Kan vows to exert strong leadership to revive Japan

Naoto Kan replaced Yukio Hatoyama as the prime minister of Japan on June 8, 2010. On June 11, at the Japanese Diet, Kan gave his first policy address as prime minister. He promised to provide Japan with strong leadership and said he would base his administration on “realism.” Presumably, by “realism,” Kan meant that for Japan, it would be a return to the Yoshida Doctrine.

According to the Yoshida Doctrine, Japan would try to build its own economy while letting the U.S. provide for its security. Of course, this is the opposite of what Hatoyama said he wanted – a more equal relationship.

In reality, the main difference between the two approaches was mostly in the words used by the Japanese politicians and the Japanese media. Under the Kan administration, in their words, they would always stress the importance of the relationship between Japan and America – that was their tatemae (建前), their façade they put on when dealing with the rest of the world. But their honne (本音), their true feelings, was still with their neighbors and the desire to build an East Asia Community.
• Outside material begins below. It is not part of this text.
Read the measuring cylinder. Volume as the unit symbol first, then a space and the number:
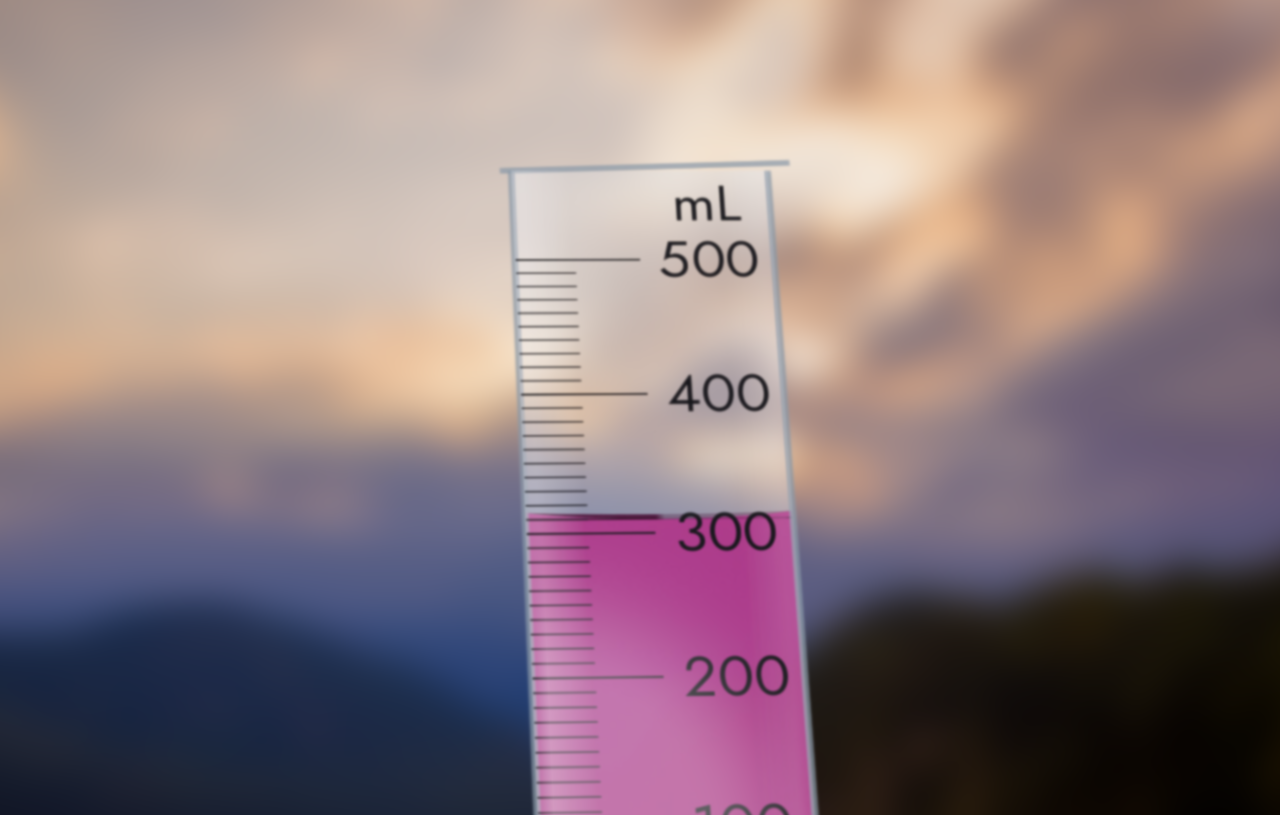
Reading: mL 310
During the Kan administration, Japan would implement a policy called seikei bunri (政経 分離), the division between politics and economics. This policy goes back to at least the Nixon administration. Under this policy, regardless of how bad the political relationship between Japan, China, and Korea became, Japan would nonetheless try to improve its economic relationship with those countries and thus build its East Asia Community. I imagine the first time Japan tried to explain this policy to America, the conversation went something like this.
Japan: You guys have the division between church and state right?

America: Uh…yeah.

Japan: Well, we have the division between politics and economics. If you guys can have a division between church and state, we can have a division between politics and economics.

America: Uh…okay.
Not surprisingly, relations between America and Japan did not improve under the Kan administration.